Amplifier le silence

J’ai reçu une table tournante pour mon anniversaire. C’est une bonne chose, car c’est exactement ce que j’avais demandé. Sous l’emballage, dans une boîte de carton, se cachait un petit voyage dans le temps. La simple vue de la fameuse table, mais surtout, du bras et de l’aiguille que tu déposes sur le disque, ou le «record», comme certains vieux sages disent encore.

Immédiatement, c’est le bon vieux «grichage» qui te vient à l’oreille, comme si ton album ronronnait… Et là, c’est la musique qui commence.

Depuis le début des années 1990, comme tout le monde, j’ai fait la transition vers le son numérique. Au fil du temps, j’ai porté moins attention à la qualité du son et je tripais plus sur le fait que je pouvais tout contrôler à distance, et, comme par magie, je pouvais même sauter des chansons sans me lever pour déplacer l’aiguille en essayant de la remettre EXACTEMENT à la bonne place sur le disque. Et puis il n’y a pas si longtemps, j’ai réalisé quelque chose qui m’a troublé.

Rien pour appeler ma psy, mais juste assez pour me pousser à réfléchir et à me demander: «C’est quand la dernière fois que j’ai écouté une chanson jusqu’à la fin?» Comme plusieurs, je me retrouve souvent à sauter à la prochaine chanson quand j’ai entendu le bout le plus intéressant de celle que j’écoutais.

-.-.-

▶ _Activité_: Rédigez la suite du texte sur la table tournante, après sa dernière phrase. Les lignes fournies ne sont pas nécessaires.

▶ _Lignes fournies_:
-.-.-

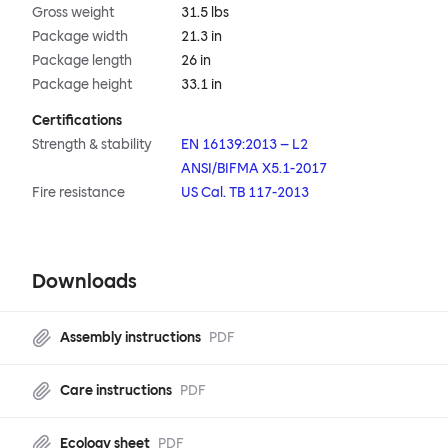
Gross weight
31.5 lbs
Package width
21.3 in
Package length
26 in
Package height
33.1 in
Certifications
Strength & stability
EN 16139:2013 – L2
ANSI/BIFMA X5.1-2017
Fire resistance
US Cal. TB 117-2013
Downloads
Assembly instructions
PDF
Care instructions
PDF
Ecology sheet
PDF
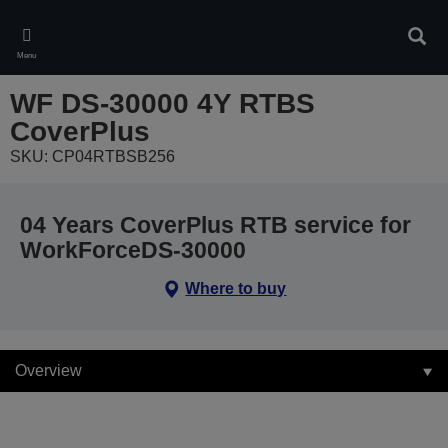
Skip
to
Sear
main
Menu
content
WF DS-30000 4Y RTBS
CoverPlus
SKU: CP04RTBSB256
04 Years CoverPlus RTB service for
WorkForceDS-30000
Where to buy
Overview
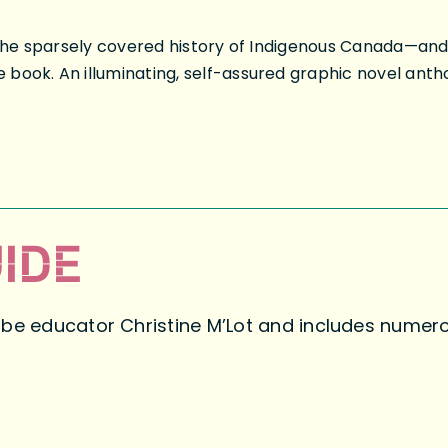
in the sparsely covered history of Indigenous Canada—a
book. An illuminating, self-assured graphic novel antho
IDE
abe educator Christine M’Lot and includes numero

-.-.-

▶ _Réponse_:
Et puis un après-midi que ma fille et son troupeau d’ados étaient dans mon char, je l’ai entendue prononcer les mêmes paroles: «C’est quand la dernière fois qu’on a écouté une chanson au complet?».

C’est un signe!

Le plaisir de la pochette

Depuis que j’ai ma table tournante, j’ai retrouvé le plaisir d’acheter un disque, mais surtout, d’acheter une «pochette».

À l’époque, c’était la moitié du thrill d’acheter un nouvel album. Cette magie s’est perdue avec l’arrivée des CD et leur livret rempli de caractères trop petits à lire. Et que dire du triste sort de la nouvelle génération qui n’a qu’une liste de tounes dans le cellulaire sans lien émotif avec leurs idoles.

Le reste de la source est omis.